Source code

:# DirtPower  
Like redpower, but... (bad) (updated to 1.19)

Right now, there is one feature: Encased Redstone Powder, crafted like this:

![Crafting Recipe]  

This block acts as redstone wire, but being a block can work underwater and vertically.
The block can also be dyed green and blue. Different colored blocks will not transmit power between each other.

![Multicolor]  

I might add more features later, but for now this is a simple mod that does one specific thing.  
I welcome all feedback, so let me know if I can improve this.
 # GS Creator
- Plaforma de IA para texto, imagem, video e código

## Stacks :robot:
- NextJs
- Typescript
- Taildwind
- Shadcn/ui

_EXERCISE REQUIREMENTS:_
Count the lines in the items above that contain the string "block", with case significant. Give only the number.

_RESPONSE TO THIS EXERCISE:_
2